EXERCISE AIM –
Output the data below line for line, exactly, up to and including the line where "attestations. The marketplace" appears.

[Page-level text extractions]
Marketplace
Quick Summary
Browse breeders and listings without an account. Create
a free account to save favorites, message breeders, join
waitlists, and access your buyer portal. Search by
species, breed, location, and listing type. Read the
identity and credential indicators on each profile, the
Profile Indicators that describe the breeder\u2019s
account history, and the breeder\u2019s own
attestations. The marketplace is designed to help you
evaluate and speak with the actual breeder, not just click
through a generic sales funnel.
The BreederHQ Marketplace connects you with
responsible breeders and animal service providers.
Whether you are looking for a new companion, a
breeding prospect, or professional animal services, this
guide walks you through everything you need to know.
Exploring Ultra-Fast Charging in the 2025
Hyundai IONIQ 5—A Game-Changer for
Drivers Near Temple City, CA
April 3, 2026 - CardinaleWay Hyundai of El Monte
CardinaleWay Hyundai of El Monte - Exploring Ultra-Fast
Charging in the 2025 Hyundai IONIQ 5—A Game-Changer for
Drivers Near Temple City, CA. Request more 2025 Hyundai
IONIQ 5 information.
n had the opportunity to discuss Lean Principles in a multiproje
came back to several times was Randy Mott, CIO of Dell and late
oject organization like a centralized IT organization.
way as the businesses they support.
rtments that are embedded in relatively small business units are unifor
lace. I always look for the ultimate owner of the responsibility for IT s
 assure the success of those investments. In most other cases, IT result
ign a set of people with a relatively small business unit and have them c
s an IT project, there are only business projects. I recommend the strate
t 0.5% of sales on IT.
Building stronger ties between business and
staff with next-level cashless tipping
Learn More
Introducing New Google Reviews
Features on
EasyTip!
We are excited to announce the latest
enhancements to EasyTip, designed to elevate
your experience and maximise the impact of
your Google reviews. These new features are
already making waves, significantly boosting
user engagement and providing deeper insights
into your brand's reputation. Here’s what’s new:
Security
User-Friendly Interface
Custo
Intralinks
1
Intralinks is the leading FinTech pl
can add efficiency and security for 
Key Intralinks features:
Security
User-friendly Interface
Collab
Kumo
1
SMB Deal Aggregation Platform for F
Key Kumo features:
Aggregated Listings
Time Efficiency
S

WRITTEN RESPONSE –
Marketplace
Quick Summary
Browse breeders and listings without an account. Create
a free account to save favorites, message breeders, join
waitlists, and access your buyer portal. Search by
species, breed, location, and listing type. Read the
identity and credential indicators on each profile, the
Profile Indicators that describe the breeder\u2019s
account history, and the breeder\u2019s own
attestations. The marketplace is designed to help you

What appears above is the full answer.